» **SUPPLIED TEXT**:
[Start of Attachment]

If I were you, I would tell them to kick rocks and look for another company to work for. Micron used to be the best company, but since San-Jagoff took over, it's all about helping the shareholders at the employee's expense. I worked for Micron for 20 years and every week I would go to work things were worse than the week before. If you have a masters then you have way better options than what Micron can give you. I promise you that if you take the job and move down their, you will regret it.
@1nko+1kjx8u3b Thanks for the response. That is somewhat of a relief but this whole situation is pretty sh---y.
I am a masters so I assume I'm compensated higher than a bachelors and from my talks with some people there as high as some PhD. Do you think that makes much of a difference?
I honestly need a couple good years until I get some experience.
You should prepare yourself for the possibility that your offer will be rescinded but you are probably safe.

[End of Attachment]

» **DATA SECTION**:
[Start of Attachment]

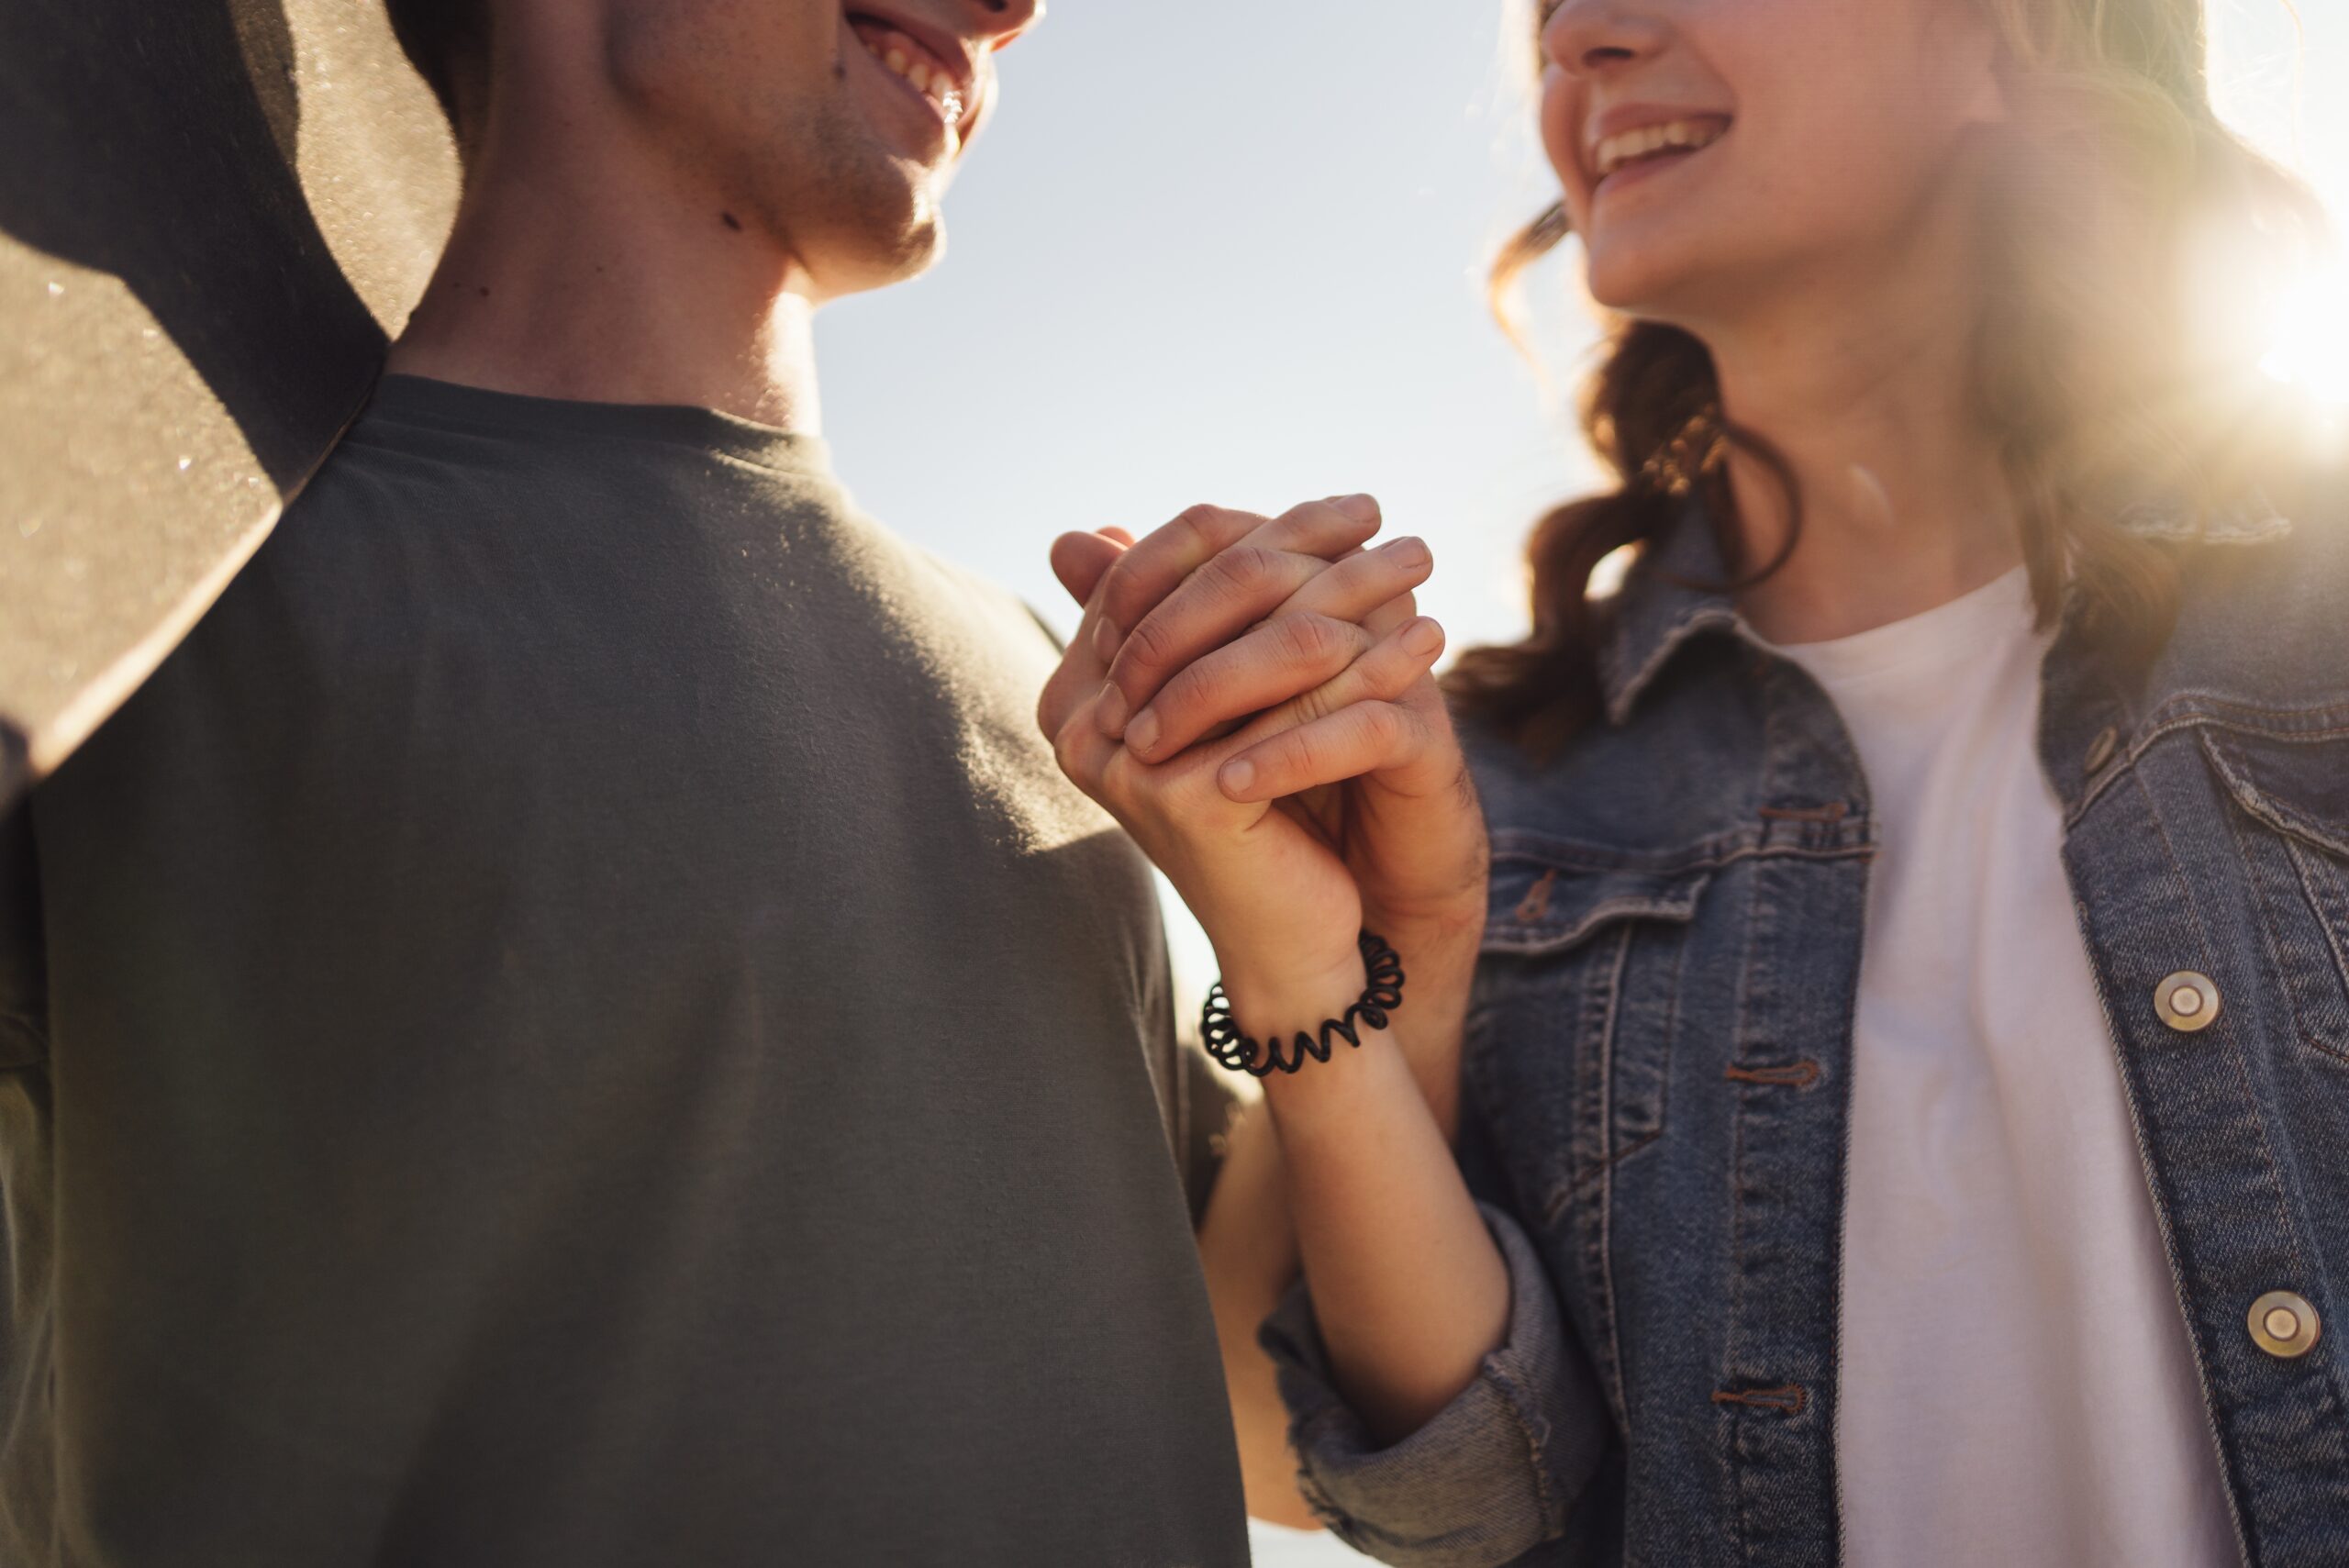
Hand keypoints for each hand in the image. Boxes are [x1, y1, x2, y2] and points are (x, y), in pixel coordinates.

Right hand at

[End of Attachment]

» **QUESTIONS**:
A. Reproduce the part of the Micron job thread that begins at the words "If I were you, I" and stops after the words "is pretty sh---y.".
B. Carry on the Micron job thread from where it stops.

» **WRITTEN RESPONSES**:
A.
If I were you, I would tell them to kick rocks and look for another company to work for. Micron used to be the best company, but since San-Jagoff took over, it's all about helping the shareholders at the employee's expense. I worked for Micron for 20 years and every week I would go to work things were worse than the week before. If you have a masters then you have way better options than what Micron can give you. I promise you that if you take the job and move down their, you will regret it.
@1nko+1kjx8u3b Thanks for the response. That is somewhat of a relief but this whole situation is pretty sh---y.

B.
Historically the layoffs tend to target the more senior employees to carve out the people receiving higher compensations. Headcount reductions are all about short term opex savings for the immediate quarter so the more $$/employee they're able to cut the better, the longterm impact of cutting experienced employees isn't the main consideration in situations like this.
New grads usually survive layoffs unless the department they're entering is really struggling to find a person they can toss under the bus without the whole org collapsing. Your compensation isn't high enough to give the execs enough bang for their buck in the accounting trickery they're doing with headcount reductions.